The "Flintlock" manoeuvres unfold as Chad and four neighbouring states prepare a taskforce to take on Boko Haram, the biggest security threat to Africa's top energy producer Nigeria and an increasing concern to countries bordering it.
Boko Haram killed 10,000 people last year in its campaign to carve an Islamic emirate out of northern Nigeria.
The jihadist group, based less than 100 km (62 miles) from Chad's capital N'Djamena, has escalated cross-border attacks in recent weeks in the Lake Chad area, where the territories of Nigeria, Chad, Cameroon and Niger converge.
It carried out an attack on a Cameroon military camp on Monday.
The annual Flintlock exercises, which began in 2005, aim to improve cross-border military cooperation in Africa's arid Sahel belt, a region prey to al Qaeda-linked and homegrown Islamists, separatist insurgents and criminal trafficking gangs.
Chad suffered its first known lethal attack by Boko Haram last week in what appeared to be a revenge strike after it deployed forces to attack the Islamist group's fighters in the Nigerian border town of Gambaru.
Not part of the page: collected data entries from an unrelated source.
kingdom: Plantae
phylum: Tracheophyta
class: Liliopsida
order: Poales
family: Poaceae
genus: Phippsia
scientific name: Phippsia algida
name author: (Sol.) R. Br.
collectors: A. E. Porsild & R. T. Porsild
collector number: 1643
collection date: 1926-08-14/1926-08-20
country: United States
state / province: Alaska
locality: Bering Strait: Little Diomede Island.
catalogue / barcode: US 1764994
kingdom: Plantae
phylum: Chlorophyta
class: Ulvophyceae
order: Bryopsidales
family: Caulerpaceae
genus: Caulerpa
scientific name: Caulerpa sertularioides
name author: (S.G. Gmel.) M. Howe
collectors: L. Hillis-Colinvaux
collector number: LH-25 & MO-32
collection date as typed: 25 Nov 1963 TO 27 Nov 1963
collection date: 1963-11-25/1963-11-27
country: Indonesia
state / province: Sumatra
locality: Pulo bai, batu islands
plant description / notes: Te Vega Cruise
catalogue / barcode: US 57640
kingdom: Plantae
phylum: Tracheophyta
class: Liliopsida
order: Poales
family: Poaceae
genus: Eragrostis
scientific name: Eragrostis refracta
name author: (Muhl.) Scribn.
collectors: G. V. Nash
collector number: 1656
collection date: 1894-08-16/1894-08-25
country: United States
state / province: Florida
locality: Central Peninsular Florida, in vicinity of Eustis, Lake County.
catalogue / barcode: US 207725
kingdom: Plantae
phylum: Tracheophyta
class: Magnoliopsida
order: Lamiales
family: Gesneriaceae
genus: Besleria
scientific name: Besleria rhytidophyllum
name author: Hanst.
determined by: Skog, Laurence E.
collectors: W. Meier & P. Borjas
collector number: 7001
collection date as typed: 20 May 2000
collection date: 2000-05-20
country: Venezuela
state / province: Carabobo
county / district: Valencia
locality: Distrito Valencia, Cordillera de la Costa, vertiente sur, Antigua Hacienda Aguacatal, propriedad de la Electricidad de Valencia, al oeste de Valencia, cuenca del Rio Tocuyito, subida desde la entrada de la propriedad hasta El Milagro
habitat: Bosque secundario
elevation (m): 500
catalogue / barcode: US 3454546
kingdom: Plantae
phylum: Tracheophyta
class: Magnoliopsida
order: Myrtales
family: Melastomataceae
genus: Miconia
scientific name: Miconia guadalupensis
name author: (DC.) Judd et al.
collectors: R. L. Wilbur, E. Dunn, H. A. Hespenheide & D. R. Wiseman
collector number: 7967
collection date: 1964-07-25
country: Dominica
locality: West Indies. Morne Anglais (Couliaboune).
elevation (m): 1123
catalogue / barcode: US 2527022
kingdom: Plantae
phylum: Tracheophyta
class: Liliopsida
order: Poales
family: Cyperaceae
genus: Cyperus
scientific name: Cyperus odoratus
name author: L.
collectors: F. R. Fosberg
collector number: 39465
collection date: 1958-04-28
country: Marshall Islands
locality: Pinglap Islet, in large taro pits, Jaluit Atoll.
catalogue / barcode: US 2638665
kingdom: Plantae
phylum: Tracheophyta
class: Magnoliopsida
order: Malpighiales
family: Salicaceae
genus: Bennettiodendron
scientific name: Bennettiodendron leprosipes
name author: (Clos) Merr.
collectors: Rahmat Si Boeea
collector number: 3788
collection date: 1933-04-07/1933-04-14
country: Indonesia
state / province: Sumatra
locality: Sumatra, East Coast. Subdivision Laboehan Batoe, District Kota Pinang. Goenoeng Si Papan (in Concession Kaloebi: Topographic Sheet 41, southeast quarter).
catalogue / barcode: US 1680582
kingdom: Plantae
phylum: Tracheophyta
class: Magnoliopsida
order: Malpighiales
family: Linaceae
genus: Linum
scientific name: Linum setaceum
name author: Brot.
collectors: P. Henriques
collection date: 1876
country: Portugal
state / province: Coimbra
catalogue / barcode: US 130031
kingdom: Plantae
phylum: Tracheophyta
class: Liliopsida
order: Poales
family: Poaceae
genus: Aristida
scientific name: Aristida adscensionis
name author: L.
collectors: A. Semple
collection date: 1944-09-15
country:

"This exercise takes place in a regional environment with major security issues posed by terrorists, in particular Boko Haram," Chadian Brigadier General Zakaria Ngobongue, the director of the exercise, said in a speech at a ceremony to launch Flintlock.
"This exercise to a large extent can be considered a warm-up to enable our special forces to learn techniques in the fight against terrorism," he said.
More than 250 U.S. troops will take part in the exercise. Its objectives include intelligence-sharing, training for patrols, desert survival techniques, airborne operations and marksmanship, a U.S. military spokesman said.
In an effort to improve communications between regional armies, he said, the U.S. military will leave communications equipment behind after the exercises end on March 9.
Weak armies, poor communications and regional rivalries have hurt efforts to improve military cooperation in the Sahel. The 2012 occupation of Mali's north by a mix of separatist and Islamist forces underscored the region's fragility.
Chad's battle-hardened military played a major role in a French-led offensive to liberate northern Mali in 2013, but Islamist militants still carry out attacks against a U.N. peacekeeping mission in the region.
Nations taking part in Flintlock include Algeria, Burkina Faso, Cameroon, Chad, Mali, Mauritania, Niger, Nigeria, Senegal and Tunisia.